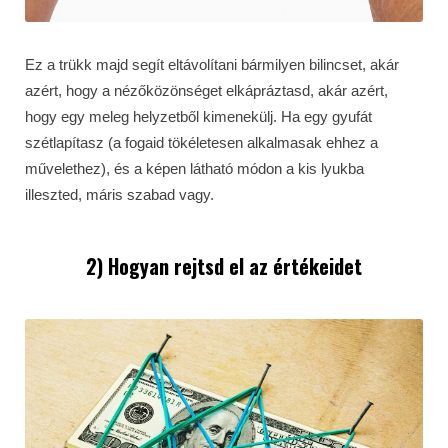
Ez a trükk majd segít eltávolítani bármilyen bilincset, akár
azért, hogy a nézőközönséget elkápráztasd, akár azért,
hogy egy meleg helyzetből kimenekülj. Ha egy gyufát
szétlapítasz (a fogaid tökéletesen alkalmasak ehhez a
művelethez), és a képen látható módon a kis lyukba
illeszted, máris szabad vagy.
2) Hogyan rejtsd el az értékeidet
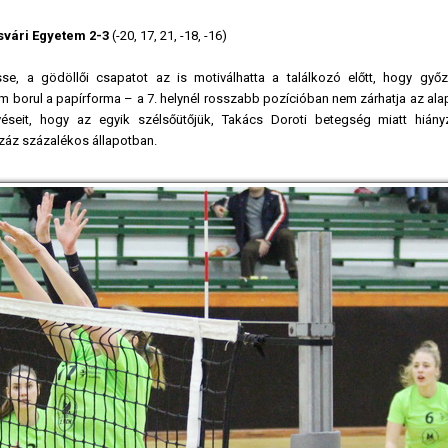
vári Egyetem 2-3
(-20, 17, 21, -18, -16)
e, a gödöllői csapatot az is motiválhatta a találkozó előtt, hogy győ
borul a papírforma – a 7. helynél rosszabb pozícióban nem zárhatja az ala
éseit, hogy az egyik szélsőütőjük, Takács Doroti betegség miatt hiány
záz százalékos állapotban.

= Action item =
Rewrite the listing from its first line through the line containing "szétlapítasz (a fogaid", with "gyufát" swapped for "hajtűt" and nothing else changed. Leave the pictures out.

= Result =
Ez a trükk majd segít eltávolítani bármilyen bilincset, akár
azért, hogy a nézőközönséget elkápráztasd, akár azért,
hogy egy meleg helyzetből kimenekülj. Ha egy hajtűt
szétlapítasz (a fogaid tökéletesen alkalmasak ehhez a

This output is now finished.